■ Transcribed page contents
┌──

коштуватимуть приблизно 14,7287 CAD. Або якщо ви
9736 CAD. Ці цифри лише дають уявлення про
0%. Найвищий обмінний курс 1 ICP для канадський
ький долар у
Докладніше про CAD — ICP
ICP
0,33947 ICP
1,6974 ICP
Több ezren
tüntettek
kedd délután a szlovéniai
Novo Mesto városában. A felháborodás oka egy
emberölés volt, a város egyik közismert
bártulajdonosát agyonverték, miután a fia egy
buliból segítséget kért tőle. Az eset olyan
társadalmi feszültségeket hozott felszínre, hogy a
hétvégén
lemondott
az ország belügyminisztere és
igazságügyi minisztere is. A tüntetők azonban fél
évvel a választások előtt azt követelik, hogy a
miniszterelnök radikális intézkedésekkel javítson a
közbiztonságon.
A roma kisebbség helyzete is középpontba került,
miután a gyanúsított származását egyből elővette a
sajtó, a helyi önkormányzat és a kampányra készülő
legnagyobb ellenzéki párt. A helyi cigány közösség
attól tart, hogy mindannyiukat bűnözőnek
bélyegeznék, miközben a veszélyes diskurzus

└──
┌──

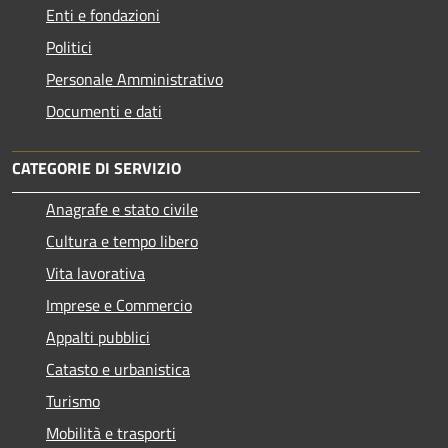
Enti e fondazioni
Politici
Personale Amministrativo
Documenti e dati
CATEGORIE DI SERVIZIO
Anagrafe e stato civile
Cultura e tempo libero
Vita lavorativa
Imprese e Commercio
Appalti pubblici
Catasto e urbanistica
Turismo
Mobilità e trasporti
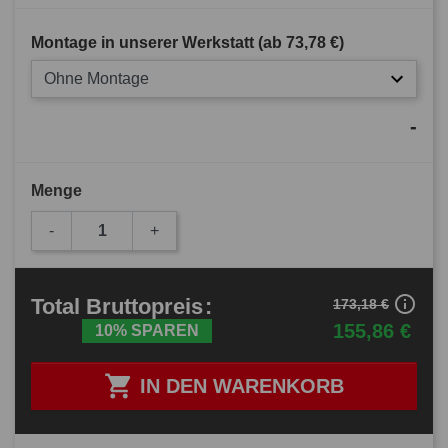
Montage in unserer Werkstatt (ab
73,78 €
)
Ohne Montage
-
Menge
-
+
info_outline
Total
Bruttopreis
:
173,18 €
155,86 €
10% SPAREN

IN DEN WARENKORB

└──
┌──

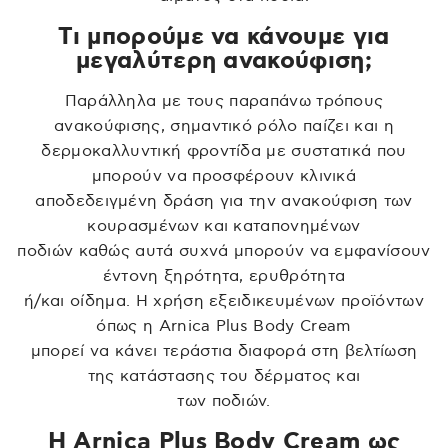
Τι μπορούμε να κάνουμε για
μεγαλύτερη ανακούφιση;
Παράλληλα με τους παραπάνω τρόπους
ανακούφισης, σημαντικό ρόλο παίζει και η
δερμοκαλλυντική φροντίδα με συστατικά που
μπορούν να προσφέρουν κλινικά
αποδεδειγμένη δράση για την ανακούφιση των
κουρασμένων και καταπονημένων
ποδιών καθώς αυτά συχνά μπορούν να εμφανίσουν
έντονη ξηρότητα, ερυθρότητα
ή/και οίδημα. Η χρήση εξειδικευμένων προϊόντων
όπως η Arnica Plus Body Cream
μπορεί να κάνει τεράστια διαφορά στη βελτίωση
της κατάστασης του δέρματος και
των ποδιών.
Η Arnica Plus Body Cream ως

└──

■ Job item
An exact, complete copy of the lines above from the one with "info_outline" through the one with "IN DEN WARENKORB" is the whole answer.

■ Exercise solution
info_outline
Total
Bruttopreis
:
173,18 €
155,86 €
10% SPAREN

IN DEN WARENKORB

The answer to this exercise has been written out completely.